-- GOAL OF THE EXERCISE --
Without any pictures, output the records exactly as they are.

-- RECORDS SHOWN --
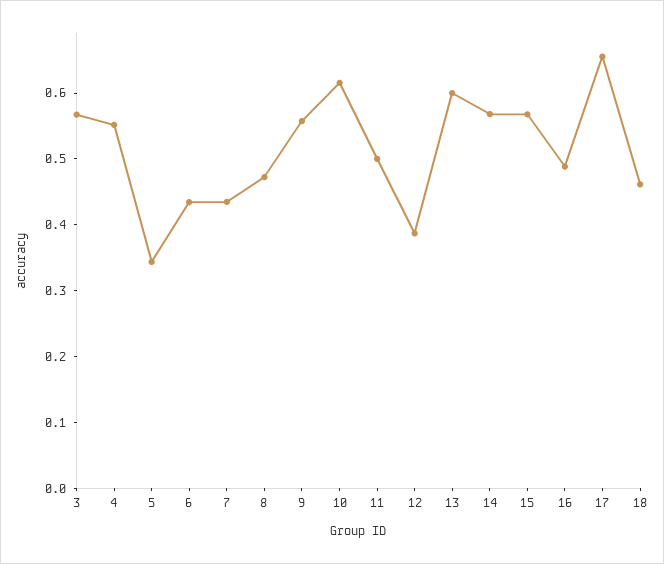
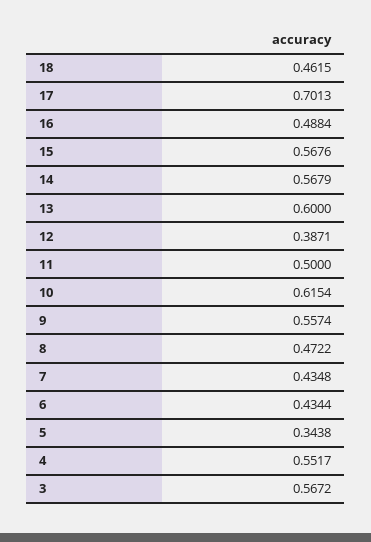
  {
    "3": 0.5672,
    "4": 0.5517,
    "5": 0.3438,
    "6": 0.4344,
    "7": 0.4348,
    "8": 0.4722,
    "9": 0.5574,
    "10": 0.6154,
    "11": 0.5,
    "12": 0.3871,
    "13": 0.6,
    "14": 0.5679,
    "15": 0.5676,
    "16": 0.4884,
-   "17": 0.66,
+   "17": 0.7013,
    "18": 0.4615
  }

-- ANSWER SECTION --
  {
    "3": 0.5672,
    "4": 0.5517,
    "5": 0.3438,
    "6": 0.4344,
    "7": 0.4348,
    "8": 0.4722,
    "9": 0.5574,
    "10": 0.6154,
    "11": 0.5,
    "12": 0.3871,
    "13": 0.6,
    "14": 0.5679,
    "15": 0.5676,
    "16": 0.4884,
-   "17": 0.66,
+   "17": 0.7013,
    "18": 0.4615
  }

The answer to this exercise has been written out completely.